For software engineers, this distinction maps to a familiar tradeoff. Modifying the function is like rewriting the code; it can change fundamental behavior but is slow and risky. Modifying the input is like changing the configuration; it is fast, reversible, and safe, but bounded by what the existing code can do.

Neither approach is wrong. They are likely complementary layers in what will eventually become a full stack of adaptation: parameters for deep structural learning that reshapes what the system can do, external memory for fast contextual adaptation that reshapes what the system knows, and meta-controllers to govern when each mechanism fires.

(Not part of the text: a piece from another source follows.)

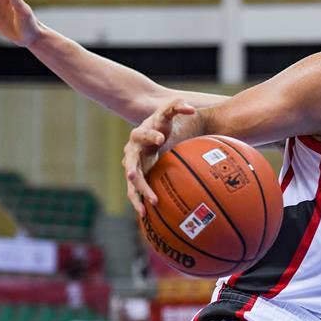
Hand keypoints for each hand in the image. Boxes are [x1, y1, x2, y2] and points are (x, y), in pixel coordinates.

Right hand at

What the Convergence Suggests

When two independent research efforts, one beginning from how infants learn to walk and the other from how language models can adapt at inference time, converge on the same four requirements (separated knowledge stores, rich feedback, meta-control over learning, and active information seeking), it suggests these are not arbitrary design choices. They may be necessary properties of any system that learns after deployment.

We are not claiming the two papers say the same thing. They do not. LeCun et al. are proposing a long-term blueprint for building fundamentally new AI architectures grounded in biology. CLU is an engineering framework for making current LLMs adaptive without retraining. The scope, mechanism, and ambition differ substantially.

But the convergence in what they identify as necessary is the interesting part. It suggests that the frozen intelligence problem has a specific shape, and that shape constrains the solution space more tightly than you might expect. If you are building systems that need to adapt, whether that is a single agent improving at a task or a fleet of agents coordinating on a codebase, these four properties are likely load-bearing requirements, not optional features.

The systems we are all building right now are frozen, and the question is how long that remains acceptable.